**COMPLETE THE FOLLOWING:**
a - In the aquarium plant discussion, about how deep does one poster suggest pushing plants into the gravel?
b - Resume the aquarium plant discussion from the point where it stops.

** Opening DOCUMENT TEXT block **

Some people use those lead weights for plants until they take a hold in the gravel/sand. There is some debate whether they are safe for a tank. I personally don't use them.

It might be that some of your fish are uprooting them. Other than that, try to push them in about an inch and press gravel around the stem. I can get annoying, especially if your tank is pretty deep. You will also have more trouble if you have bigger and/or faster fish in there as the will be bumping into the plants and they will keep coming up.

Really, no advice there, just keep at it. Maybe someone has developed a better system out there...
 
I'm fairly new to plants, never had much success with them. But the last lot I got seem to be doing ok. Falcon is right, I dropped my new plants (with the lead weight) to the bottom of the tank, and they have now started to root themselves into the gravel. I'll wait a litte longer til the roots look well established, then remove the lead weight.

If you just stick the stem into the gravel as soon as you get the plant, it'll rot then die.
 
Anacharis stinks as a rooted plant. Yes, it'll grow "roots," but they are worthless IME. You'll be better served by using anacharis as a floating plant.
 
I find anachris to be easier than most stems, I make sure the bottom inch or so is clipped clean (sometimes I'll leave a few leaf bases as barbs) and the stuff it into the substrate. Within a couple of days it has pretty good roots, which hold well enough. It is a stem and never gets he grip that most plants do, but it stays rooted in all of my tanks after a couple of days. one of those tanks houses some pretty unfriendly monsters. my Primary complaint with anachris is that it isn't a good floating plant because it close to neutrally bouyant, and any water movement send it down through the tank to wrap around something.

** Closing DOCUMENT TEXT block **
** Opening COLLECTED DATA block **

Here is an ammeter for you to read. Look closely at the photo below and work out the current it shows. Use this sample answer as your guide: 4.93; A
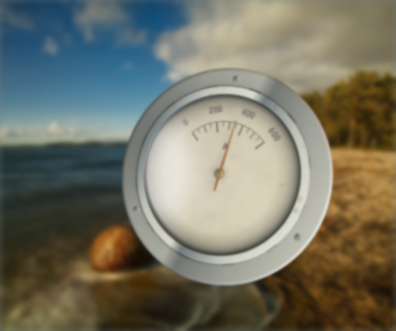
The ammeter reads 350; A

** Closing COLLECTED DATA block **

**ANSWERS BY ITEM:**
a - About an inch.

b -
I kind of wonder if Timmain42 and I are growing the same kind of anachris :joke:
Dave
 
We probably are. I've noticed significant differences in the same plant stock when I move it to a similar-but-not-same-condition tank, which is why I threw that "IME" in there. :)
 
interesting.... my anacharis havn't really rooted at all. I have a pretty strong current on them - I have a penguin 200b right above them, maybe i should put my rock there and put them out of harms way. I also have a big gravel substrate, they were sitting in the tank when i dug it out of storage. I'm probably going to switch that at some point, i'm going to have to empty the tank for big move(fortunately i think i have convinced my parents to start an aquarium of their own and take my fish).

so my question is now: how important is the substrate?
 
Depends on what you want to grow. Stem and rosette plants will do much better, generally, with a rich substrate (and hey, it doesn't have to be Flourite or Onxy, Schultz's Aqualic Soil from Home Depot -$7 for 10#- will work too). If you're just growing attached ferns, anubias or pelia, natural gravel should be just fine.